05h35
Ses doigts tournent une page dans un discret froissement.
D’une main sereine elle dépose la pointe de sa plume au contact du papier.
Les mots se forment rapidement sous ses gestes lents.
Ses fesses reculent légèrement et son dos se cale contre le dossier de la chaise.
Autour d’elle, son bureau est méticuleusement rangé et organisé.
« Furvivius est ton nom scientifique, mais tous t’appellent Furvius ! »
« Mammifère nocturne si mignon aux petites oreilles rondes… »
« Sur ton adorable frimousse ovale, ta truffe rose frétille et tes yeux réglisse pétillent. »
« Ta minuscule bouche sourit, tes moustaches frémissent. »
« Ta fourrure grisâtre tachetée de noir et ta longue queue touffue te rend tout doux. »
« Enfin, tes fines pattes se terminent par de petites griffes crochues. »
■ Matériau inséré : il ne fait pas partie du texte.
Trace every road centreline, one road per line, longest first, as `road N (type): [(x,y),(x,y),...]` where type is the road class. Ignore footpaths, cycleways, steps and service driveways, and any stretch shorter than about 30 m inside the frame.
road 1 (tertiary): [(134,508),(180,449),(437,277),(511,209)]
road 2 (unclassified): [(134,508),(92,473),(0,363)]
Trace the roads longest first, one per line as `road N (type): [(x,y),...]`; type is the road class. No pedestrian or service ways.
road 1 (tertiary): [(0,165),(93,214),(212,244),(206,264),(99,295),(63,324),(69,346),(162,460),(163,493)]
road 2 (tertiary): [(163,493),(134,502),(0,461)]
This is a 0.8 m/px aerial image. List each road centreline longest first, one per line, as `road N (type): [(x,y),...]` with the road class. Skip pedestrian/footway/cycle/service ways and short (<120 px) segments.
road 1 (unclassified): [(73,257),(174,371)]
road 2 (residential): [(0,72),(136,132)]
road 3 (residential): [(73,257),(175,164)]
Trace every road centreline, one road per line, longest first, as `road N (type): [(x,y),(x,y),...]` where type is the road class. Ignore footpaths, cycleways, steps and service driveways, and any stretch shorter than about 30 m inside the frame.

« Ta nourriture se compose d’insectes nuisibles et de petites plantes toxiques ! »
« Tu habites les espaces confinés, mais excelles dans l’art de grimper. »
« Tes petits cris signalent le danger, tandis que tes couinements discrets t’offrent l’amour. »
« D’une portée de trois à cinq individus, avec huit ans de vie moyenne. »
« J’aimerais que tu ne sois plus chassé… »
— Même si ta viande est délicieuse, tellement tendre et savoureuse !
Son murmure accompagne sa main.
— Ah…
Son soupir est assez prononcé.
Quelle idiote je fais, il va falloir que je réécrive cette page.
Je regrette encore d’avoir mangé du furvius, mais la faim ne laisse souvent pas la morale dominée.
Après tout, qui n’a pas de regret.
Elle détache la page du livre avec soin.
Il me paraît évident que le rôle du furvius est également écologique au vu des écrits de Linda.
Il est probable que sa création avait pour but de réduire voir supprimer toutes formes de pesticides.
Mirina aurait sûrement pu m’expliquer tout cela en détail…
Pourquoi son prénom me revient-il maintenant…
Elle essuie rapidement un filet de bave du coin de sa bouche avec un mouchoir.
Après un instant, elle se lève et se dirige vers les escaliers.
Elle monte doucement les marches, puis traverse avec calme le couloir étroit au parquet grinçant.
Sa main abaisse la poignée qui grippe légèrement et Linda entre dans la petite cuisine rustique.
Elle se rapproche du grand vaisselier noueux d’un pas ferme
Elle ouvre le petit tiroir de droite et commence à fouiller.
Où est-ce que j’ai mis la cannelle ?
Une phrase prononcée par Mirina me revient en mémoire…
— Sans harmonie, personne ne survit. On doit apprendre à s’adapter pour ne pas mourir.
Ah, la voilà !
Cette épice est vraiment géniale.
Ses sensations s’effacent et mes perceptions sont désormais connectées aux sens de Kenji.